Sometimes we are reminded of how tenuous a thread religious liberty hangs by in many parts of the world. Over the past years we have seen many stories that speak of the opening up to the west that has occurred in Vietnam. The government in the central highlands of Vietnam decided to remind us just how far they still have to go. CWN reports:

Hanoi, Feb. 12, 2008 ( – Catholics in a district in central highlands of Vietnam, were barred from celebrating Mass on the first day of the Lunar New Year, commonly known as Tet, after a local government official threatened legal action against anyone who participated in the Eucharistic liturgy.

Bui Minh Son, the chairman of the People’s Committee of the Ia Grai distict, announced that because Tet is not a Catholic holy day, parishioners would need to have government approval for any public celebration.
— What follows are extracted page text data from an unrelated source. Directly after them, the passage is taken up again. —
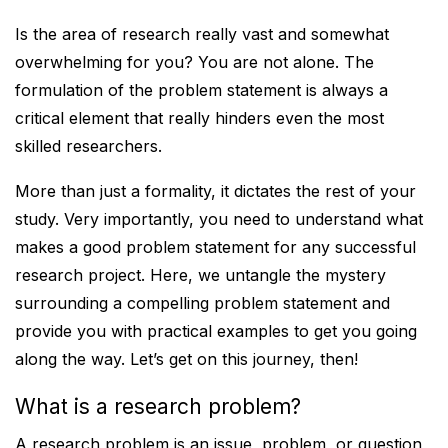
Is the area of research really vast and somewhat
overwhelming for you? You are not alone. The
formulation of the problem statement is always a
critical element that really hinders even the most
skilled researchers.
More than just a formality, it dictates the rest of your
study. Very importantly, you need to understand what
makes a good problem statement for any successful
research project. Here, we untangle the mystery
surrounding a compelling problem statement and
provide you with practical examples to get you going
along the way. Let’s get on this journey, then!
What is a research problem?
A research problem is an issue, problem, or question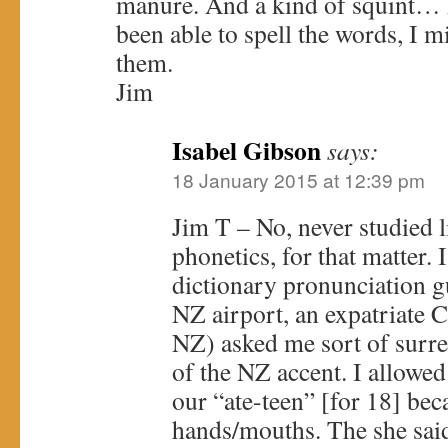
manure. And a kind of squint… P
been able to spell the words, I 
them.
Jim
Isabel Gibson
says:
18 January 2015 at 12:39 pm
Jim T – No, never studied l
phonetics, for that matter. 
dictionary pronunciation g
NZ airport, an expatriate 
NZ) asked me sort of surre
of the NZ accent. I allowed
our “ate-teen” [for 18] bec
hands/mouths. The she sai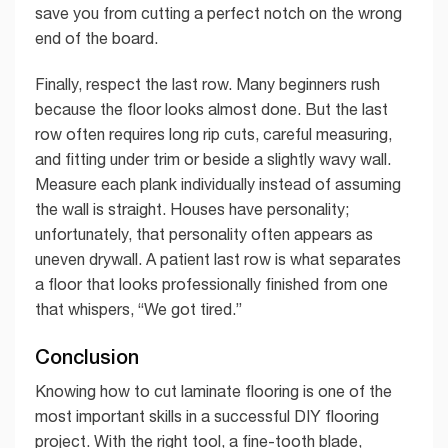
save you from cutting a perfect notch on the wrong
end of the board.
Finally, respect the last row. Many beginners rush
because the floor looks almost done. But the last
row often requires long rip cuts, careful measuring,
and fitting under trim or beside a slightly wavy wall.
Measure each plank individually instead of assuming
the wall is straight. Houses have personality;
unfortunately, that personality often appears as
uneven drywall. A patient last row is what separates
a floor that looks professionally finished from one
that whispers, “We got tired.”
Conclusion
Knowing how to cut laminate flooring is one of the
most important skills in a successful DIY flooring
project. With the right tool, a fine-tooth blade,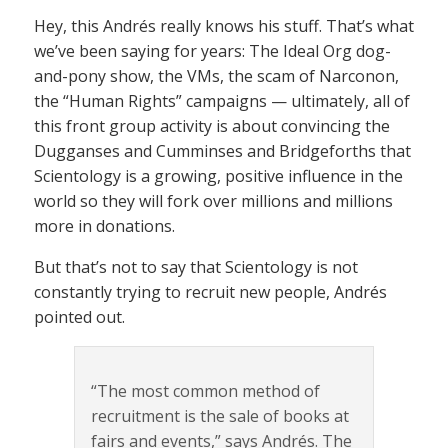
Hey, this Andrés really knows his stuff. That’s what
we’ve been saying for years: The Ideal Org dog-
and-pony show, the VMs, the scam of Narconon,
the “Human Rights” campaigns — ultimately, all of
this front group activity is about convincing the
Dugganses and Cumminses and Bridgeforths that
Scientology is a growing, positive influence in the
world so they will fork over millions and millions
more in donations.
But that’s not to say that Scientology is not
constantly trying to recruit new people, Andrés
pointed out.
“The most common method of
recruitment is the sale of books at
fairs and events,” says Andrés. The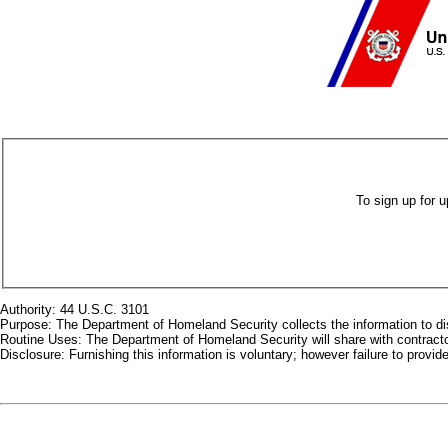
To sign up for 
Authority: 44 U.S.C. 3101
Purpose: The Department of Homeland Security collects the information to dis
Routine Uses: The Department of Homeland Security will share with contractor
Disclosure: Furnishing this information is voluntary; however failure to provi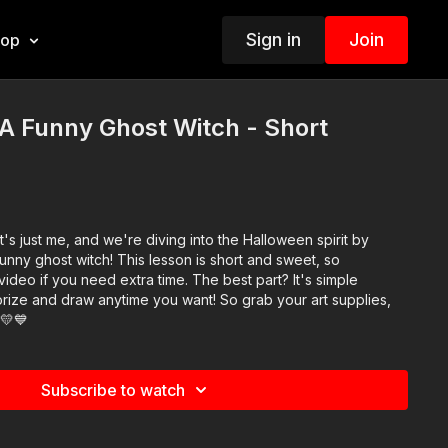
Sign in
Join
hop
A Funny Ghost Witch - Short
it's just me, and we're diving into the Halloween spirit by
unny ghost witch! This lesson is short and sweet, so
deo if you need extra time. The best part? It's simple
ize and draw anytime you want! So grab your art supplies,
️💛💙
Subscribe to watch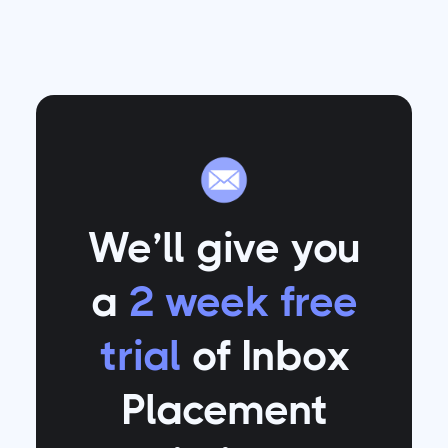
We’ll give you
a
2 week free
trial
of Inbox
Placement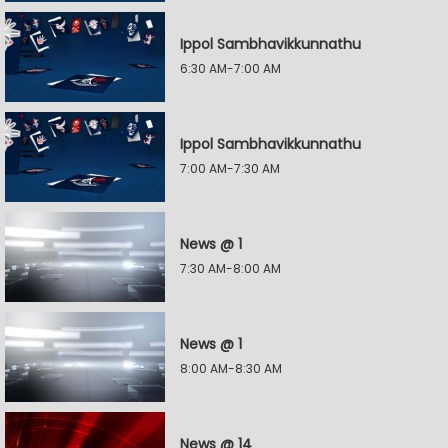
Ippol Sambhavikkunnathu
6:30 AM-7:00 AM
Ippol Sambhavikkunnathu
7:00 AM-7:30 AM
News @ 1
7:30 AM-8:00 AM
News @ 1
8:00 AM-8:30 AM
News @ 14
He ordered police to arrest any Catholics organizing religious ceremonies for the day.

I am quite sure that this little incident will not cause any diplomatic rumbling as Vietnam’s economy is one of the fastest growing economies in Asia. I would be pleased to be wrong but I suspect that we value access to a cheap manufacturing base much more than religious liberty. I find the lack of religious freedom in Vietnam and our probable collective yawn over the issue to be a Tet offensive.

Another reminder that the more things change in Vietnam, the more they stay the same – Former Vietnamese prisoner-of-war camp officials Tuesday denied claims made by Senator John McCain, and supported by US government research, that Cuban interrogators tortured American POWs in Hanoi during the Vietnam War. Vietnamese officials still routinely deny American POW claims that they were tortured or mistreated ignoring all evidence to the contrary. On the upside, they make inexpensive clothes and electronic devices. Everything is a trade-off, right?